Why is it that: $\forall K \supseteq \mathbb{Q}(\mathbb{i}), G=Gal(K / \mathbb{Q}) = \langle \sigma \rangle \implies \sigma (\mathbb{i}) = - \mathbb{i}$? (Note: I am guessing that $\sigma ≠ \mathbb{1}$ here.) Moreover, why must there not be a field extension $K \supseteq \mathbb{Q}(\mathbb{i}): K/ \mathbb{Q}$ is Galois with Galois group $G$ is cyclic with order $|G|=4$? I see the connection but why could there not be another one? Perhaps because an automorphism $\tau$ that results in complex conjugation is a power of $\sigma$? That is all that I can come up with but even that does not immediately relate as far as I can tell.
I am going over notes in class and the teacher said that these things were obvious, but not to me...

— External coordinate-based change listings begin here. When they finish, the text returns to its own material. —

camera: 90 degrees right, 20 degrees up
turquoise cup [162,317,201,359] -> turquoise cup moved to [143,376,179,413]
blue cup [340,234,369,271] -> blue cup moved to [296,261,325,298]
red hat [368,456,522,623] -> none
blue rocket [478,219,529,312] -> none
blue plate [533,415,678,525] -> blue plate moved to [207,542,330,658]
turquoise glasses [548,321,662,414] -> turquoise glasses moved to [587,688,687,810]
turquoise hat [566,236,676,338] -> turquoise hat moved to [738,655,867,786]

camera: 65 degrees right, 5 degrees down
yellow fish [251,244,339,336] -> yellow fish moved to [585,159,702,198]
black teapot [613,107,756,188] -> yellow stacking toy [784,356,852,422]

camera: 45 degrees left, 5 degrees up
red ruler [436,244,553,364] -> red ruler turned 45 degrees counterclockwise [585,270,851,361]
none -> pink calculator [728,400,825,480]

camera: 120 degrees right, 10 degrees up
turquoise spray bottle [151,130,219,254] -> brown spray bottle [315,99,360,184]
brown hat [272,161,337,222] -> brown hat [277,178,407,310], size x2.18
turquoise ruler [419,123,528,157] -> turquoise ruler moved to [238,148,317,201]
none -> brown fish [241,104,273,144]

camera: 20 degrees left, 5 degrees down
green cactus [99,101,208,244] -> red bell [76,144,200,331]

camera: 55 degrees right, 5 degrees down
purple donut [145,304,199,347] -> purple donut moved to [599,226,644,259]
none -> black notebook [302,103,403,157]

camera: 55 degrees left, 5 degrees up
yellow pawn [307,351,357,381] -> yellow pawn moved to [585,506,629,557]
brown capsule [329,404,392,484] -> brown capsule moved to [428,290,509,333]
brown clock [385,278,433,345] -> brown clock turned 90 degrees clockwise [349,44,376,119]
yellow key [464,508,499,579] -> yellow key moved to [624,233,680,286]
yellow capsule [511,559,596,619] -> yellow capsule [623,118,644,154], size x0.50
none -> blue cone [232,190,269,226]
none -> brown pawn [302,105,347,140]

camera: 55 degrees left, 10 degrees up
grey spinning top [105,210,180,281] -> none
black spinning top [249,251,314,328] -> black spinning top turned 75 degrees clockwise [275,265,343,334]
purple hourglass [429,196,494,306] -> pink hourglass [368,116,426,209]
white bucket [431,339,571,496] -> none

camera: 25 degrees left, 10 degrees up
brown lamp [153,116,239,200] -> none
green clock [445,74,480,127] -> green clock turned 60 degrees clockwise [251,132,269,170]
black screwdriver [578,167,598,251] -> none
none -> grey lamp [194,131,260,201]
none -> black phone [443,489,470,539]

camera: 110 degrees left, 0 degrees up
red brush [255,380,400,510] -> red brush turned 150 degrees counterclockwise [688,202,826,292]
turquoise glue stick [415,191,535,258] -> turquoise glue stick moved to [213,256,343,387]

Note: this formulation may not be perfectly correct because (1) it was sort of on the fly during class (rather than carefully written out), and (2) I was taking notes, so I may have written something down incorrectly.
Let us assume $\;\Bbb Q(i)\subset \Bbb K\;$ is such that $\;\Bbb K/\Bbb Q\;$ is a Galois cyclic extension, and thus $\;Gal(\Bbb K/\Bbb Q)=\langle\sigma\rangle\;$.
Now, since $\;\sigma (q)=q\;\;\;\forall\,q\in\Bbb Q\;$ ,we have that
$$\sigma(i)=i\iff \sigma=\text{Id.}_{\Bbb Q(i)}$$
But this can't be by the Fundamental Theorem of Galois Extensions, since the fixed field of $\;\sigma\;$ is $\;\Bbb Q\;$ ...